In preparation for travel I carried out my usual research and used my favourite benchmarks to try and understand the country that I was visiting.

Most impressive is that Ireland is placed seventh in the Human Development Index which means that it is the top ten of the most highly developed countries in the World and before the recent economic crisis it used to be in the top five!  The Index ranks countries by level of ‘human development’ and the statistic is composed from data on life expectancy, education and per-capita gross national income.

The economic crisis has had a bit of a negative effect on Ireland’s position in the European Happiness Index however and it is rated at only fourteenth out of thirty which is a very long way behind the United Kingdom.

Ballyvaughan Ireland

Ireland has only two UNESCO World Heritage Sites which, lets be honest, is a rather poor performance and I would suggest that someone in Dublin needs to start travelling around and making some applications – Australia has got nineteen for goodness sake!  The country also needs to do something about its Blue Flag Beaches because it now only has seventy when a few years ago it had one hundred and forty-two!

But some statistics continue to be impressive and Ireland remains the most successful nation in the Eurovision Song Contest, which with seven wins is higher than all other competitors so who really cares about the economic crisis anyway?

It was an early morning flight to Cork and by mid morning we were in possession of the keys to a silver Volkswagen Golf and making the short drive to the city and to our hotel.
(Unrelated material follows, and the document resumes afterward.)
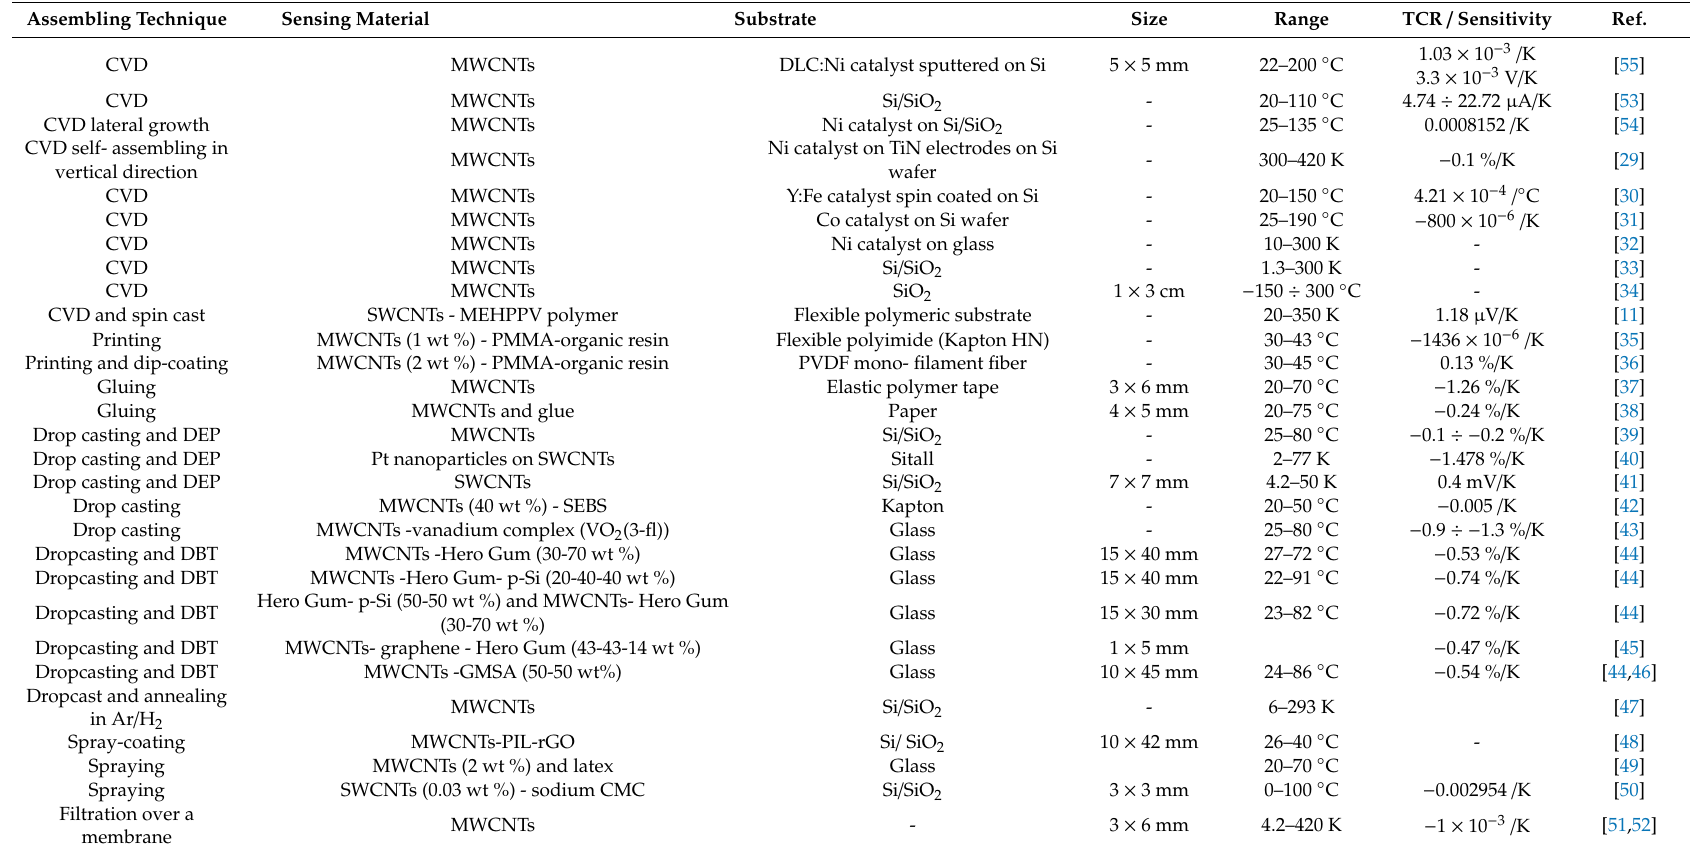
Table 2. CNT-based temperature sensor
It was a brand new car and had some features that I was not altogether familiar with and in particular I had rather a lot of trouble getting to grips with the electric handbrake.  The hotel was at the top of a hill and the car park sloped down towards the reception and I had so much bother with the brake and made such a dog’s dinner of parking that we almost checked in a few minutes earlier than anticipated while Kim kept shrieking “It’s not a Drive-Thru, It’s not a Drive-Thru”

Cobh Postcard

After booking in and approving our rooms the plan was to leave the car in the safety of the car park and take a train to the nearby town of Cobh (pronounced cove).  It used to be called Cove (pronounced cove) but in 1850 the British renamed it Queenstown (pronounced Queenstown) to commemorate a visit by Queen Victoria.  I can’t help thinking that it is rather arrogant to go around changing place names in such a superior way and the Irish obviously agree with me because shortly after independence they renamed it Cobh (pronounced cove).
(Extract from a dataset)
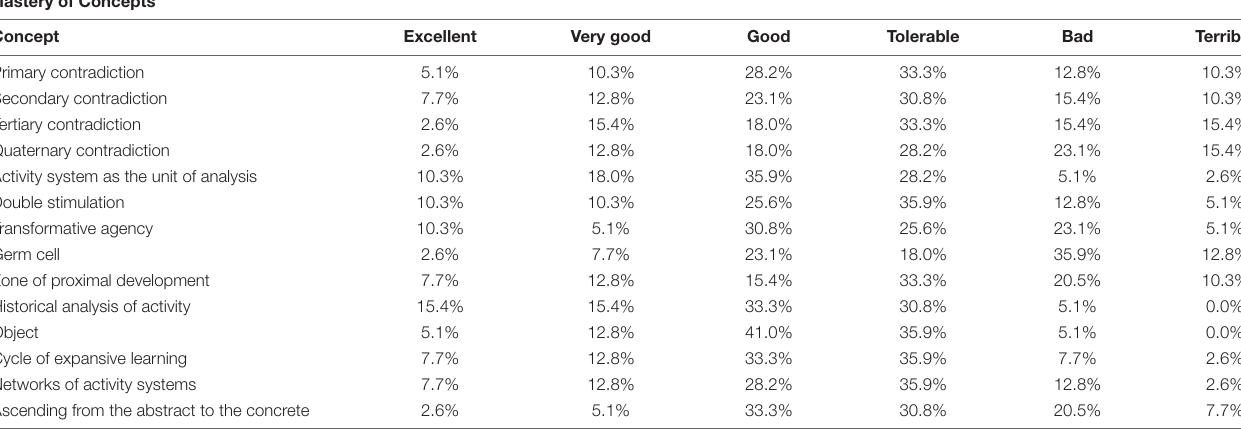
TABLE 2 | Mastery of the Cultural-Historical Activity Theory and Change Laboratory concepts. Mastery of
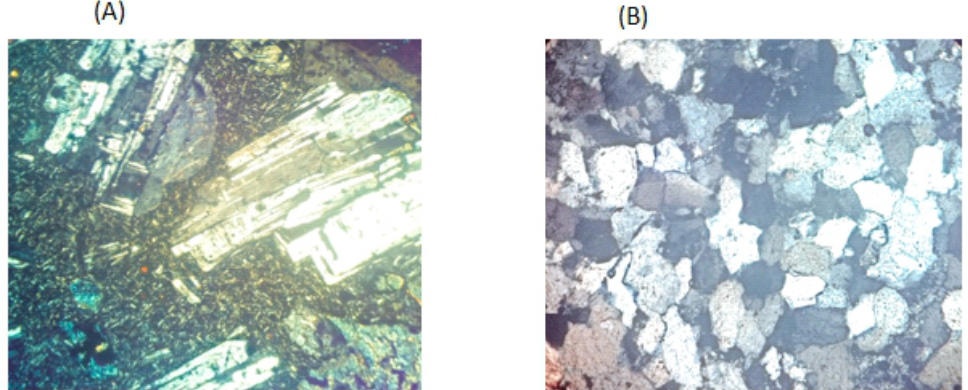
Fig. 5. Two samples of microscopic sections of the sediment samples in Taleghan Basin (A) plagioclase (anorthite), (B)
The Irish I find generally measure journeys in units of ten minutes and the helpful lady at hotel reception told us that it would take about ten minutes to walk to the train station and that the ride to Cobh would be another ten minutes or so.  It took half an hour to walk there and then another thirty minutes for the train to make the short journey around the harbour.  I made a mental note to be sure to make generous allowances for Irish timing estimates for the rest of the week.

Kilmer Ferry County Clare Ireland

Once out of the industrial suburbs of Cork the tracks followed the shoreline of the generous harbour which is said to be the second largest natural harbour in the World after Sidney in Australia.  As always you need to be careful with these sort of claims because at least a dozen or so more make exactly the same assertion including Poole in England, Valletta in Malta and Pearl Harbour in Hawaii.  I suppose it might depend on whether the tide is in or out!

So, we arrived in Cobh and walked along the waterfront and debated our itinerary and by a majority decision agreed to find a pub for a first glass of Dublin Guinness even though we were told that we should really be drinking Cork Murphy’s.

Have you got any thoughts about place names?